Our typical Fest regimen consists of sleeping till noon, out to the Fairgrounds, hours of wandering from stage to stage, eating and drinking in amounts repulsive to Sumo wrestlers, precipitating sundry treks to the secret grandstand bathrooms. Home around six, nap til nine, dinner, hit three or four clubs before staggering home near dawn. Then repeat. For eight days. Definitely where the maxim about needing a vacation to recover from a vacation originated.
We consumed soft shell po- boys, crawfish bread, pork cracklins, etouffee, snow cones, beignets, all before dinners at Emeril's, The Gumbo Shop, Courtyard of Two Sisters, Tujague's and Bayonna until Debi couldn't look at a two sided menu without suffering a brutal case of the shakes. The only recourse was a group sojourn to the Clover Grill for waffles. She required dough. And it worked. She was cranky no more. And many innocent walkie- talkie toting yuppies were spared grisly fates.
See, that's the deal. Comfort food morphs. Not just because of who you are, but where you are and how you feel. In Paris, after sauceous overdoseous, we decompressed at McDonald's. Mock if you will, but a Big Mac is globally indestructible. Miami, Moscow, Montana: tastes the same. No surprises. You know what to expect. Sometimes that's enough. The knowing. Reassurance is key.

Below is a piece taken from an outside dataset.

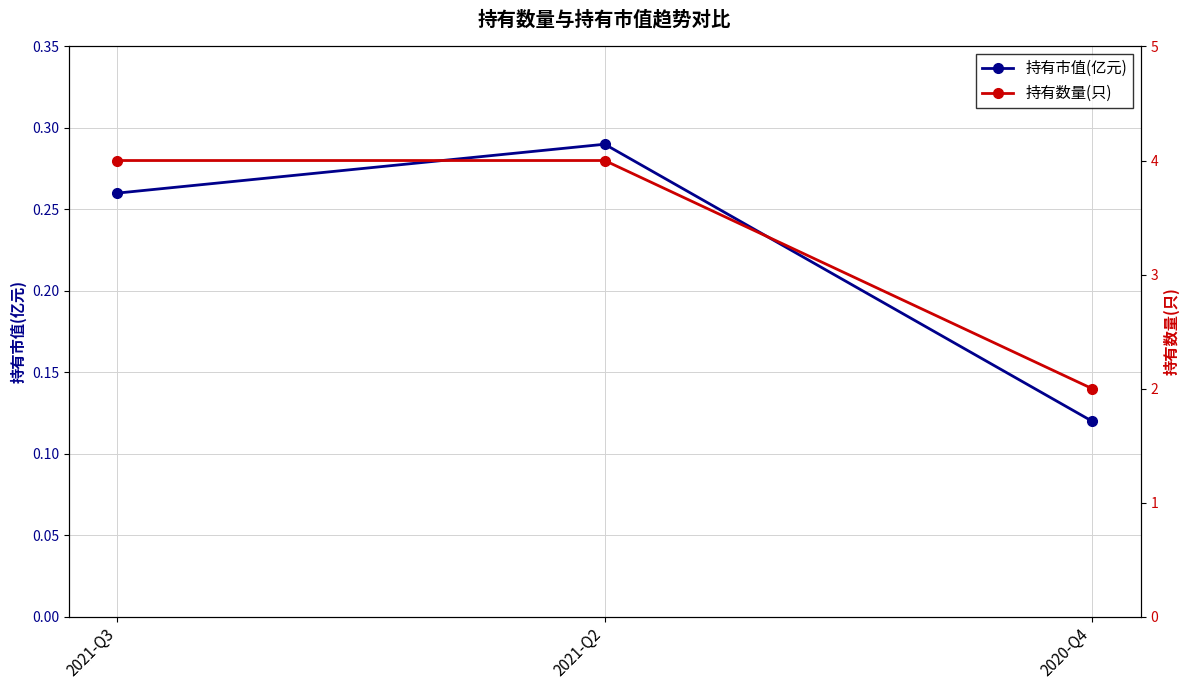

What is the sum of the 持有市值(亿元) values at 2021-Q3 and 2020-Q4?

0.4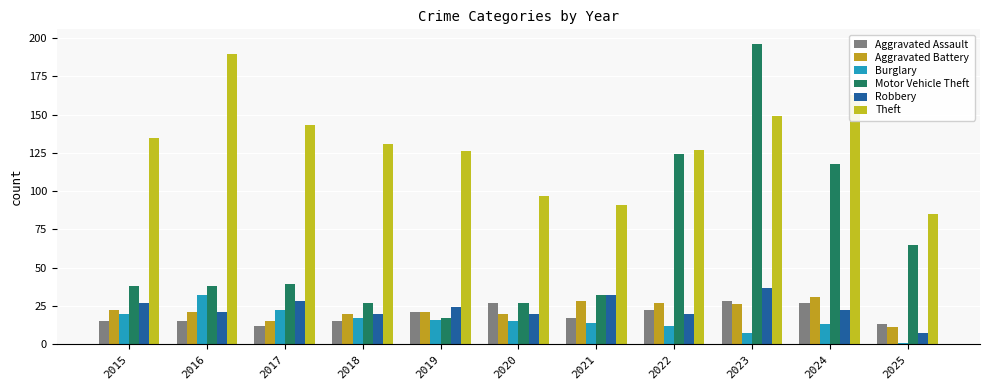

What is the sum of all Motor Vehicle Theft values?

721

At home, when Baby is feeling a little less than, I fix gumbo. Or beef stroganoff, or yes, macaroni and cheese. Of course I'm using Emanthaler and Gruyere now (don't tell her), and admittedly, the finished product lacks the precise day glo orange color of yore, but it abides. And when my life sucks and the world hates me and I'm living in a cartoon, the mere feeble attempt to recreate mom's spaghetti is like a slow warm belly rub. Speaking of which, anybody know where I can procure a halfway decent bottle of 1000 Island dressing?
There are times when Will Durst would kill for a debris sandwich from "Mother's".